I know that I’ve been a quiet blogger– that there haven’t been many posts at all about film school, or living in LA, or missing home or little pipe dreams. Really, I haven’t been on the internet much these days at all. So that’s one reason– I no longer live in NY or Baguio where I don’t have to worry about paying internet bills. In Los Angeles, I do.

I think I’m also at a crossroads with this blog– I know my readership has dwindled to a loyal few, and since migrating to wordpress– they probably don’t even know where I blog (when I blog) these days.

I have stories to tell– about eating Pho at the latrine pink place in Chinatown exclusively run by elderly Vietnamese men. One who happened to spend formative years in the Philippines. So he spouts random Tagalog words at me with a voice as scratchy a sandpaper. Or trying on a Steadicam rig and failing miserably at it– but still in awe that I could play with something cool like that. Or how fun it is to decorate my very own apartment with cast-offs found in the streets, and falling completely in love with the IKEA store the one time I get a chance to go over there. Or how I’ve learnt to thread a sewing machine, and work an expresso machine, and take wheatgrass shots (yech!). Or how every day from school– I walk past the Studios where they shoot ELLEN, and I always see the audience members coming out with all their freebies just for sitting in the audience.

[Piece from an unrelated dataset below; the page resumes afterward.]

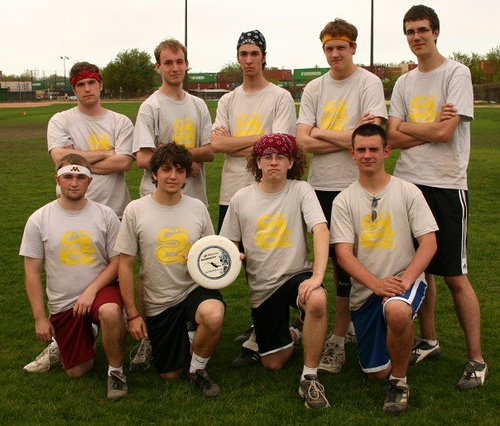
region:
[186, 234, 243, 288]
White frisbee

These are some details in my life that I want to share with you, but somehow the urgency to do so has lessened. I can go on and on about how NICE people are here, or how the sun is always shining– but most days I retreat into myself. I am still getting my bearings. I am still in transition. And maybe that’s why– I feel like this– I am just passing through– this is just another pesky layover at a tiny airport in the middle of nowhere with no Duty Free Shopping, no Starbucks even. Just rows and rows of chairs filled with tired people on their way somewhere else.

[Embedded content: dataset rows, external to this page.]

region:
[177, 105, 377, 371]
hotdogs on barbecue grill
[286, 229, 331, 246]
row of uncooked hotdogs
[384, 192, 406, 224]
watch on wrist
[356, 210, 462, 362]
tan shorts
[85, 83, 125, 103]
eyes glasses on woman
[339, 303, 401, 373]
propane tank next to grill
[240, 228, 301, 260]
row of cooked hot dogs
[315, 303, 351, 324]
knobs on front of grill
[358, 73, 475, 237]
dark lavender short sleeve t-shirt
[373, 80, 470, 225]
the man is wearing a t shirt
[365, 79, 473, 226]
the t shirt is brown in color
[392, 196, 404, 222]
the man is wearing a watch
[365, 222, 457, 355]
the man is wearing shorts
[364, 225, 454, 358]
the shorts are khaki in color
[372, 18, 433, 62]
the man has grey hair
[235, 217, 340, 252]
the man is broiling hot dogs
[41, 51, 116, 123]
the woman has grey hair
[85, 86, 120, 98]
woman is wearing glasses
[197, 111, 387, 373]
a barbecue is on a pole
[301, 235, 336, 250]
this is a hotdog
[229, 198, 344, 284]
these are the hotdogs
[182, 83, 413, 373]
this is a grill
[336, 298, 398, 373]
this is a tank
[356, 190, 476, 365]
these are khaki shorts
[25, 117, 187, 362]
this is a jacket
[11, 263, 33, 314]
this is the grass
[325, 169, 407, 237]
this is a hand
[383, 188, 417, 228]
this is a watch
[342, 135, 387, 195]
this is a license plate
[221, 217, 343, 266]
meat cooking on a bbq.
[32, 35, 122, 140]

Apologies– I know that this blog hasn’t been upbeat lately. I used to be so much better at finding that stray little ray of sunshine, so much better at screaming my defiance at the top of my lungs. These days, I’m just tired. But that’s because I’m in the midst of a project that is pretty all-consuming. I wish I could say more, but you know how it is when things are still percolating– I’d rather sit on it, until all my ducks are lined up in a row.

I do hope that I will be able to share more with you in the future.

April 6, 2009

Audacity

I’m sorta obsessed with the Obamas lately after finally getting my hands on The Audacity of Hope but more on that later….

Here’s a quote I found in an open letter from Alice Walker to Barack Obama.

There must be no more crushing of whole communities, no more torture, no more dehumanizing as a means of ruling a people’s spirit. This has already happened to people of color, poor people, women, children. We see where this leads, where it has led.

A good model of how to “work with the enemy” internally is presented by the Dalai Lama, in his endless caretaking of his soul as he confronts the Chinese government that invaded Tibet. Because, finally, it is the soul that must be preserved, if one is to remain a credible leader. All else might be lost; but when the soul dies, the connection to earth, to peoples, to animals, to rivers, to mountain ranges, purple and majestic, also dies.”